Problem: Everything from the line holding "114,6 L 133,6" through the last line below is needed; please reproduce those lines exactly, adding nothing.

Available records:
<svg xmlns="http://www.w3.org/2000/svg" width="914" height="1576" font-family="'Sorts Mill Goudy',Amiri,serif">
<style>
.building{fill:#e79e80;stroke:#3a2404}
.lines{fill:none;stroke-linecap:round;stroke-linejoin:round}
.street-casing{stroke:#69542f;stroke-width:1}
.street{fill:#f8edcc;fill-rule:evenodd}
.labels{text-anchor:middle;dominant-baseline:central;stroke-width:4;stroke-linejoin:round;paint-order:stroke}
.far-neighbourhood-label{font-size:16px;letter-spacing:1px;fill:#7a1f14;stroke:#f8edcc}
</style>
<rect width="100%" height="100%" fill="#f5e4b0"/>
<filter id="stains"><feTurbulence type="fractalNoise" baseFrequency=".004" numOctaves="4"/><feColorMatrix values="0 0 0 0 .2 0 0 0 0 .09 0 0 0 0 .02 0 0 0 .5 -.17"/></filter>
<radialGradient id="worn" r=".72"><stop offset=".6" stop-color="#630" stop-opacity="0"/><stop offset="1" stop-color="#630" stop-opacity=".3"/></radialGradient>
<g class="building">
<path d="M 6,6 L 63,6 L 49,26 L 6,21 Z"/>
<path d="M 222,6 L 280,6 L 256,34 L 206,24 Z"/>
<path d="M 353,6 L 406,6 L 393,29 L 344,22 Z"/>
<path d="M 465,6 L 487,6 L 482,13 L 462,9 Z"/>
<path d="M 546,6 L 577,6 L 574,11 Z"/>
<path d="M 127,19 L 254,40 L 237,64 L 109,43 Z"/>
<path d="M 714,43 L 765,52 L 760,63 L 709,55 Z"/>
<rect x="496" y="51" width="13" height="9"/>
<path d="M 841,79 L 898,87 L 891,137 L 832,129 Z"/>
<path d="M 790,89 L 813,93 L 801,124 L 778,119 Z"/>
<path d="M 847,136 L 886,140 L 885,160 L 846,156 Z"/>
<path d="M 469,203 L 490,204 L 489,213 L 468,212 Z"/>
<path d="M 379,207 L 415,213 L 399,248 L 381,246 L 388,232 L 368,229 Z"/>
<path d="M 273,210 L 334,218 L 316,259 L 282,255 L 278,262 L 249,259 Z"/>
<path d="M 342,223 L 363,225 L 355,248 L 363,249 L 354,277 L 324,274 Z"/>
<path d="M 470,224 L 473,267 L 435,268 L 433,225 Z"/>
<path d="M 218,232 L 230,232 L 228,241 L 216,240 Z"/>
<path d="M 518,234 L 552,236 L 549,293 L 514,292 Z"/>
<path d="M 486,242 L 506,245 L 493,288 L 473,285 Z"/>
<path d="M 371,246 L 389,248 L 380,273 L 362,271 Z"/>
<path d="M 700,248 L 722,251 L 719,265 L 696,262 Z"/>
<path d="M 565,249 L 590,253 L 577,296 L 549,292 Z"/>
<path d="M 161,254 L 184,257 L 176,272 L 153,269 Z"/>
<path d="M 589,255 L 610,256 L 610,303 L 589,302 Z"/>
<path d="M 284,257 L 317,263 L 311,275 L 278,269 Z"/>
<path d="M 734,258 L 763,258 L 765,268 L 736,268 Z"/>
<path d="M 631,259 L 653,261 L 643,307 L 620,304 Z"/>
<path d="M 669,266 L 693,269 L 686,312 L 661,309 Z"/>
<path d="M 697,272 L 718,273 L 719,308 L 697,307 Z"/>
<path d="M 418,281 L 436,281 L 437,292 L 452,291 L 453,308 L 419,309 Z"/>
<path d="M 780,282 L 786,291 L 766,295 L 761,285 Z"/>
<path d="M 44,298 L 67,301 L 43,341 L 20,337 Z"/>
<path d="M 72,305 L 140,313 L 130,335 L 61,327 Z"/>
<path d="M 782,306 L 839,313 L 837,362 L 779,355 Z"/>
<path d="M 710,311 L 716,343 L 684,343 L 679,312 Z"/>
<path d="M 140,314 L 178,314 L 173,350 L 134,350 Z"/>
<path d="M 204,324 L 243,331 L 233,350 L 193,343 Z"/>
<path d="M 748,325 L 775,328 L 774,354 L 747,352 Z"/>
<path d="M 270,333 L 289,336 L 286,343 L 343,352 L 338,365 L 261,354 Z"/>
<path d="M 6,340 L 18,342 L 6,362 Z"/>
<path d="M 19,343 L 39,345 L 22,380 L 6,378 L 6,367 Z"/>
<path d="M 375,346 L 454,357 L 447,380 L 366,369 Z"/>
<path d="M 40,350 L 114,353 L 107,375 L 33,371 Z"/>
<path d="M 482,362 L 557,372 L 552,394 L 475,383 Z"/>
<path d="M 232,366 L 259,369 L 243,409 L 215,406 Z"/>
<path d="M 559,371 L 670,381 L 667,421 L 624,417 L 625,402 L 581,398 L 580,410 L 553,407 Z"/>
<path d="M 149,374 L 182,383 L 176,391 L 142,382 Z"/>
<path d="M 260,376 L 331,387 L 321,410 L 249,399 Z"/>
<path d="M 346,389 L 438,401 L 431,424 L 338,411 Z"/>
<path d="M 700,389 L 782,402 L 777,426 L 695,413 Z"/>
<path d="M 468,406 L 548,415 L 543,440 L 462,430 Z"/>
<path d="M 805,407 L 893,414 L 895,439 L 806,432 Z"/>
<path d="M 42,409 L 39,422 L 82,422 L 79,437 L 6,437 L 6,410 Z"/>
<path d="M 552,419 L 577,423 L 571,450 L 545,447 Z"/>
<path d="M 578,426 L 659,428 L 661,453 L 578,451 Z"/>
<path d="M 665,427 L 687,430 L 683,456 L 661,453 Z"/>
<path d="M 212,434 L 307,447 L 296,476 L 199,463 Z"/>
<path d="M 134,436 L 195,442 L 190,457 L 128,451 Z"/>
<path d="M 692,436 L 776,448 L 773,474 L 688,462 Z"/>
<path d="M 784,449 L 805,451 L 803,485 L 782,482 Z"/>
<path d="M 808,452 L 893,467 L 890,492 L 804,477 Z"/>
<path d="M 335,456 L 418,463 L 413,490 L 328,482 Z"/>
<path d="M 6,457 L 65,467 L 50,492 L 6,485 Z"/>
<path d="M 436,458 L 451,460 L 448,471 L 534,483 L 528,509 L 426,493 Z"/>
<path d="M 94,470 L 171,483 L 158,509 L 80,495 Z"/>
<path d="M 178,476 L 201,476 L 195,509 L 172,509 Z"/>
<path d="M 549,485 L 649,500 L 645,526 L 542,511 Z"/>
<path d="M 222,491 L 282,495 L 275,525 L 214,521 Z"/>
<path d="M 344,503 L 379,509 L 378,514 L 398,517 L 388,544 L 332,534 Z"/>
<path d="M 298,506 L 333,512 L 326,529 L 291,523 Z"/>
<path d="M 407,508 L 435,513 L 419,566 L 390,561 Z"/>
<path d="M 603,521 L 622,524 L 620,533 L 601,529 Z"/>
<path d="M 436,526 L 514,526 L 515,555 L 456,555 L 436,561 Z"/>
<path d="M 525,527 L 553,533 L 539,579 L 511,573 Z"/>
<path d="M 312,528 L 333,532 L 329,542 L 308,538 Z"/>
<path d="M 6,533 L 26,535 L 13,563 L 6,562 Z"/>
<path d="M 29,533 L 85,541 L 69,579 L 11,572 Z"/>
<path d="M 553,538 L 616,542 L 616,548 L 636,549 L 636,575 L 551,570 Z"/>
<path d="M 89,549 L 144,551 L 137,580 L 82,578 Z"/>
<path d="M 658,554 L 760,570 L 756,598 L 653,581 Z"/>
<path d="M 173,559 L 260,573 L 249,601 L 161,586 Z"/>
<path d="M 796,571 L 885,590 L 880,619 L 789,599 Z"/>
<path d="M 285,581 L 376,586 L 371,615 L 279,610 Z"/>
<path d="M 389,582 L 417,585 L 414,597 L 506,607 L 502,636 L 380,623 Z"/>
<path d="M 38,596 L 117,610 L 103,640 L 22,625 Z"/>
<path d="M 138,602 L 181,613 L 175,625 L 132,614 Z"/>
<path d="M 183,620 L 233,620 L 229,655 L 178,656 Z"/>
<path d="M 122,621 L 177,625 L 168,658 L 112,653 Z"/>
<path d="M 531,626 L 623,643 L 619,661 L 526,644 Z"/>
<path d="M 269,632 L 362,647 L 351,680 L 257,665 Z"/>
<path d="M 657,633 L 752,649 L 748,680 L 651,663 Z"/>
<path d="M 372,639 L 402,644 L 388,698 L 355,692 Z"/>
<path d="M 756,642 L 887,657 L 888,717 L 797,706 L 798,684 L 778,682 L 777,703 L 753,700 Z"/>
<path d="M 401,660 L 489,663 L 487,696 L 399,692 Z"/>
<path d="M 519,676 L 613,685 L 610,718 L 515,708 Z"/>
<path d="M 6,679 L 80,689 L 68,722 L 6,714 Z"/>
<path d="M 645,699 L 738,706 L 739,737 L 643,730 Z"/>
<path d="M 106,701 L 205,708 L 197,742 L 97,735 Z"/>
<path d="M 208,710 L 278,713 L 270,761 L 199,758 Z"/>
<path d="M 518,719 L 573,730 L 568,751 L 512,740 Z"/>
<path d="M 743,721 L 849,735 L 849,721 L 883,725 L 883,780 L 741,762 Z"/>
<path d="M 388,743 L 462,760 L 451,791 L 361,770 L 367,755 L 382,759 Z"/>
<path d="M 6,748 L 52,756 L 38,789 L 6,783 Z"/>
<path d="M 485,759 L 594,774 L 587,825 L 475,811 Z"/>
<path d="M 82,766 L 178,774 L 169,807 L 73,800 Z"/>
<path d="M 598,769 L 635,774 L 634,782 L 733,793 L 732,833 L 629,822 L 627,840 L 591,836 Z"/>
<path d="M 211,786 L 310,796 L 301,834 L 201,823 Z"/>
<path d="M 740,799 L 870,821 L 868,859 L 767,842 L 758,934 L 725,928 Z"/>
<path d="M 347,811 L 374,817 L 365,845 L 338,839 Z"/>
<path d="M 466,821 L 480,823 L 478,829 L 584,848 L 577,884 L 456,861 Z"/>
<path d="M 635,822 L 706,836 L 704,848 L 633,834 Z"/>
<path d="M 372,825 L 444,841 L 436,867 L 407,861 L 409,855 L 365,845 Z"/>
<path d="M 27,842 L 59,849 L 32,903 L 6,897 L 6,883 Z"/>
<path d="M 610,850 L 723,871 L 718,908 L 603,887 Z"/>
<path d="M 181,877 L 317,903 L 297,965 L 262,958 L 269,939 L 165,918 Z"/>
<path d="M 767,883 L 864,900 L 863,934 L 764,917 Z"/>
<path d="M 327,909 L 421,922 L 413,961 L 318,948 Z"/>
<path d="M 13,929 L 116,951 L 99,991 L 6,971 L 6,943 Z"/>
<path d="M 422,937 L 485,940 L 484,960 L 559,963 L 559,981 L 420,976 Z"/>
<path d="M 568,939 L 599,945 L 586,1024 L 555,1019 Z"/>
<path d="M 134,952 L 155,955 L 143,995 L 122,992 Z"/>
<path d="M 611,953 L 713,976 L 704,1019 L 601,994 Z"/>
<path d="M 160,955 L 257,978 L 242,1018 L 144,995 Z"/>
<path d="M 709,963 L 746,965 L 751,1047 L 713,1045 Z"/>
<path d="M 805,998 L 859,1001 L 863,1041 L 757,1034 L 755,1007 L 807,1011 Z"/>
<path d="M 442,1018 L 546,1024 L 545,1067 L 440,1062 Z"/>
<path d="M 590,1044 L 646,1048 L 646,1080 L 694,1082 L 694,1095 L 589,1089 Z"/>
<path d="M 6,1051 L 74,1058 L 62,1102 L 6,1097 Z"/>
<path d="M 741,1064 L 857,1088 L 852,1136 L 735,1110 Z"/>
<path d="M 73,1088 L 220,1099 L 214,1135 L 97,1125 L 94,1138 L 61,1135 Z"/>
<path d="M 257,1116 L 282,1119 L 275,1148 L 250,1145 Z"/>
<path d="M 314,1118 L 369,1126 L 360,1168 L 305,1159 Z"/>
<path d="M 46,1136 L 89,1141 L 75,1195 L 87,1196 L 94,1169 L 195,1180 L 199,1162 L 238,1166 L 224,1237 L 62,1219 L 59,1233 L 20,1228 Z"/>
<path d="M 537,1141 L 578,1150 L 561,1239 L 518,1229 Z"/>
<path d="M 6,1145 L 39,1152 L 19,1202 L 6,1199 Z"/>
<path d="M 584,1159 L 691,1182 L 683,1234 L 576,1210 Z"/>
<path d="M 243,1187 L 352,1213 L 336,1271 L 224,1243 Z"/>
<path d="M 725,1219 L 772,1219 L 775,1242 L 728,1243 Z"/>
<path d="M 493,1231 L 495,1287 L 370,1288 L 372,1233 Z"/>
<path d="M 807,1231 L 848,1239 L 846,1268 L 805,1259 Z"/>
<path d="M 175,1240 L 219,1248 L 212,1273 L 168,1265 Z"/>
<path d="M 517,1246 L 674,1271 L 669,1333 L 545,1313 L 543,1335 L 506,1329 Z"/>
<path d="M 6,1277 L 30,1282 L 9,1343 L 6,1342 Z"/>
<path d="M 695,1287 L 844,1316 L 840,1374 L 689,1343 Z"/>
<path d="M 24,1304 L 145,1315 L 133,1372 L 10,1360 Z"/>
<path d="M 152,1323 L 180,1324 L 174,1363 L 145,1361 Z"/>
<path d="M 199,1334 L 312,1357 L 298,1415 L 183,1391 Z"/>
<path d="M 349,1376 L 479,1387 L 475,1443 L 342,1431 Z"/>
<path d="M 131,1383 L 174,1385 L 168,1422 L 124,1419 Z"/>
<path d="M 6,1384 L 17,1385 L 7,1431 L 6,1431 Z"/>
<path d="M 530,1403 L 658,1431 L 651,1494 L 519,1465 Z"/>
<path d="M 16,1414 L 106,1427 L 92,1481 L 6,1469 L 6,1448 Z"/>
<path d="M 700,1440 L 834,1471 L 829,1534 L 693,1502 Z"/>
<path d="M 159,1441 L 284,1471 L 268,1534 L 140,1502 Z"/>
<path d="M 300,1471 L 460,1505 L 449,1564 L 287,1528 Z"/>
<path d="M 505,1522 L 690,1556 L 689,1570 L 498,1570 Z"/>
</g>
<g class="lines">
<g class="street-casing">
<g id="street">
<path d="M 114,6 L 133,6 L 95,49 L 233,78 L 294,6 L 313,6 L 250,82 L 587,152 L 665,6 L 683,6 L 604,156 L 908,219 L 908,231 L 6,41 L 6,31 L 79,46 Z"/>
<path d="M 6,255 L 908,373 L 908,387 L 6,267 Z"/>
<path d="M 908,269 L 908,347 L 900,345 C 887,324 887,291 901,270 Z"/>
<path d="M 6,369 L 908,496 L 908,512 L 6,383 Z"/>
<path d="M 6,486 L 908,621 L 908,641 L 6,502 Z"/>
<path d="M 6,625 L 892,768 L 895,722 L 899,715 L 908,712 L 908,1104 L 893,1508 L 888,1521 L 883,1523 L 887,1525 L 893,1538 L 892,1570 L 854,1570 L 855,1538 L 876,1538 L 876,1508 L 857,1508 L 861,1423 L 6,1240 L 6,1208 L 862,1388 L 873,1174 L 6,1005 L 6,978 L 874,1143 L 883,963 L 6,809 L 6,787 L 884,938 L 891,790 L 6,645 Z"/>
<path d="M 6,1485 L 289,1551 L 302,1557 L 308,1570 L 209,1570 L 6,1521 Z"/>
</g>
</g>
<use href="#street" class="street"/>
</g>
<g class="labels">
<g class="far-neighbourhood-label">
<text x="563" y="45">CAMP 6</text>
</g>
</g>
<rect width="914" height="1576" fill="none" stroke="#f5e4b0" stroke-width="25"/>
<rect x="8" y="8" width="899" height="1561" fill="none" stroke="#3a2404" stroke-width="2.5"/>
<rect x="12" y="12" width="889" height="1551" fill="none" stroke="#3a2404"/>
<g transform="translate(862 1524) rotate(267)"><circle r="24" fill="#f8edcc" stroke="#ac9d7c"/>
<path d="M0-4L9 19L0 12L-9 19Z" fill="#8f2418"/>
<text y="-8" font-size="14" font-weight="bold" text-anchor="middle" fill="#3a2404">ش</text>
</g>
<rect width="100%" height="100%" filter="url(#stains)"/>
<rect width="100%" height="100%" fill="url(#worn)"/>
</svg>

Solved problem:
<path d="M 114,6 L 133,6 L 95,49 L 233,78 L 294,6 L 313,6 L 250,82 L 587,152 L 665,6 L 683,6 L 604,156 L 908,219 L 908,231 L 6,41 L 6,31 L 79,46 Z"/>
<path d="M 6,255 L 908,373 L 908,387 L 6,267 Z"/>
<path d="M 908,269 L 908,347 L 900,345 C 887,324 887,291 901,270 Z"/>
<path d="M 6,369 L 908,496 L 908,512 L 6,383 Z"/>
<path d="M 6,486 L 908,621 L 908,641 L 6,502 Z"/>
<path d="M 6,625 L 892,768 L 895,722 L 899,715 L 908,712 L 908,1104 L 893,1508 L 888,1521 L 883,1523 L 887,1525 L 893,1538 L 892,1570 L 854,1570 L 855,1538 L 876,1538 L 876,1508 L 857,1508 L 861,1423 L 6,1240 L 6,1208 L 862,1388 L 873,1174 L 6,1005 L 6,978 L 874,1143 L 883,963 L 6,809 L 6,787 L 884,938 L 891,790 L 6,645 Z"/>
<path d="M 6,1485 L 289,1551 L 302,1557 L 308,1570 L 209,1570 L 6,1521 Z"/>
</g>
</g>
<use href="#street" class="street"/>
</g>
<g class="labels">
<g class="far-neighbourhood-label">
<text x="563" y="45">CAMP 6</text>
</g>
</g>
<rect width="914" height="1576" fill="none" stroke="#f5e4b0" stroke-width="25"/>
<rect x="8" y="8" width="899" height="1561" fill="none" stroke="#3a2404" stroke-width="2.5"/>
<rect x="12" y="12" width="889" height="1551" fill="none" stroke="#3a2404"/>
<g transform="translate(862 1524) rotate(267)"><circle r="24" fill="#f8edcc" stroke="#ac9d7c"/>
<path d="M0-4L9 19L0 12L-9 19Z" fill="#8f2418"/>
<text y="-8" font-size="14" font-weight="bold" text-anchor="middle" fill="#3a2404">ش</text>
</g>
<rect width="100%" height="100%" filter="url(#stains)"/>
<rect width="100%" height="100%" fill="url(#worn)"/>
</svg>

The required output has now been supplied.